Assignment.
Only the line containing "JEL:H20, I20, D63" and the lines after it, up to the end of the listing, should be written out, each exactly as given.

The data.
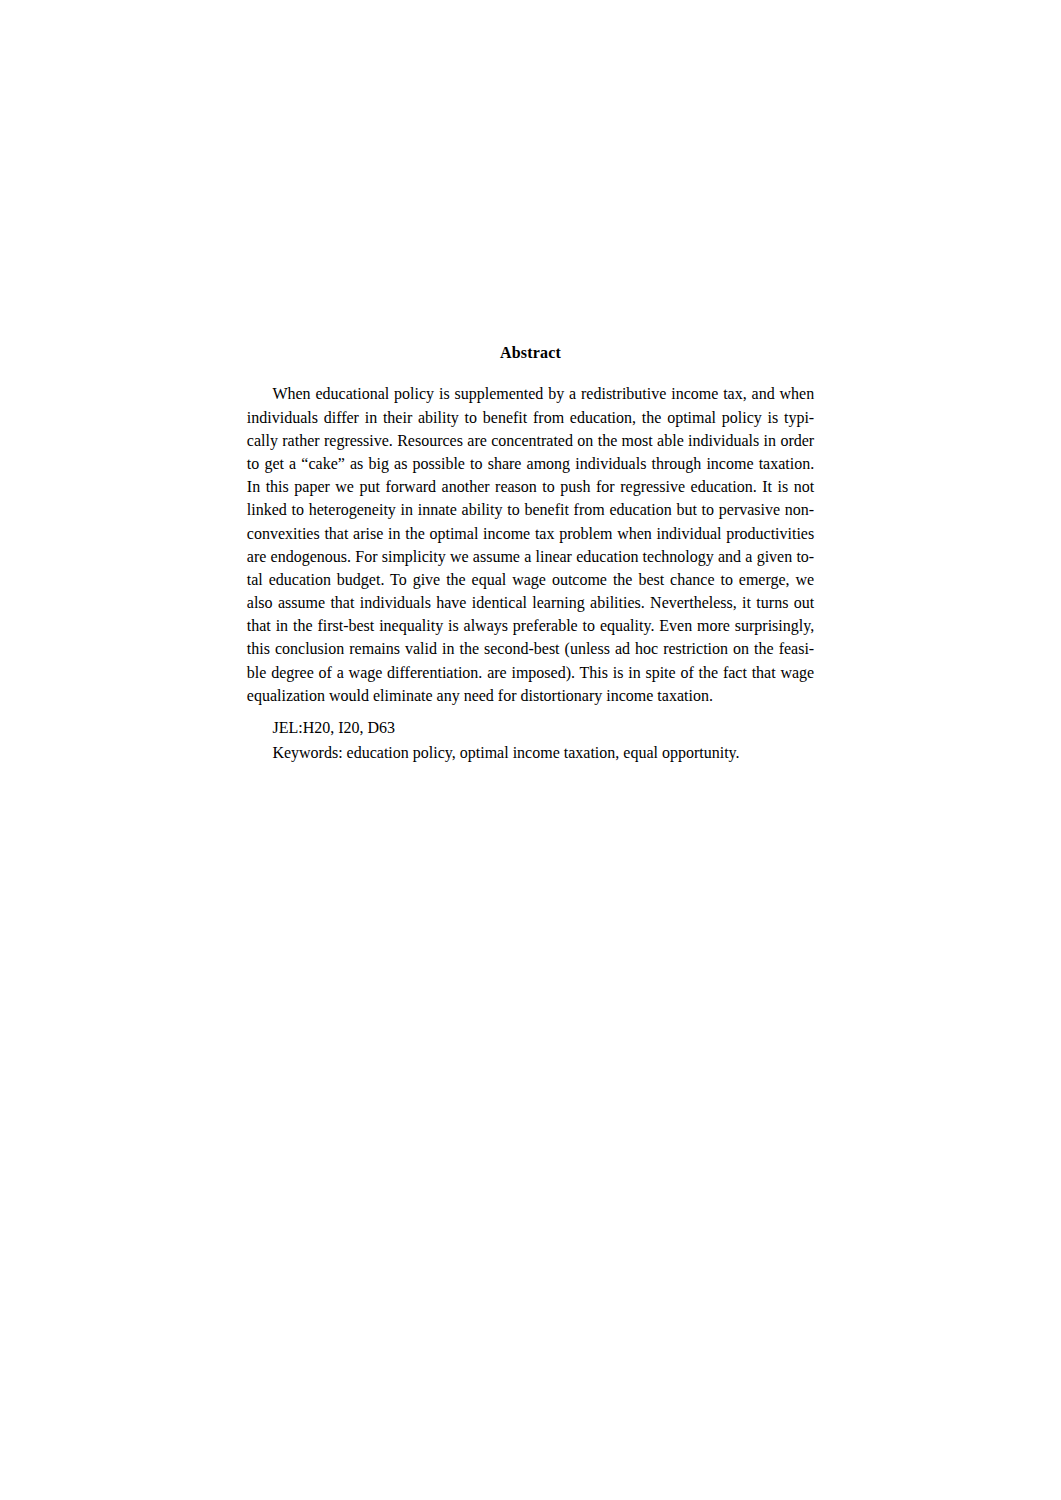Abstract
When educational policy is supplemented by a redistributive income tax, and when individuals differ in their ability to benefit from education, the optimal policy is typically rather regressive. Resources are concentrated on the most able individuals in order to get a “cake” as big as possible to share among individuals through income taxation. In this paper we put forward another reason to push for regressive education. It is not linked to heterogeneity in innate ability to benefit from education but to pervasive non-convexities that arise in the optimal income tax problem when individual productivities are endogenous. For simplicity we assume a linear education technology and a given total education budget. To give the equal wage outcome the best chance to emerge, we also assume that individuals have identical learning abilities. Nevertheless, it turns out that in the first-best inequality is always preferable to equality. Even more surprisingly, this conclusion remains valid in the second-best (unless ad hoc restriction on the feasible degree of a wage differentiation. are imposed). This is in spite of the fact that wage equalization would eliminate any need for distortionary income taxation.
JEL:H20, I20, D63
Keywords: education policy, optimal income taxation, equal opportunity.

Your response.
JEL:H20, I20, D63
Keywords: education policy, optimal income taxation, equal opportunity.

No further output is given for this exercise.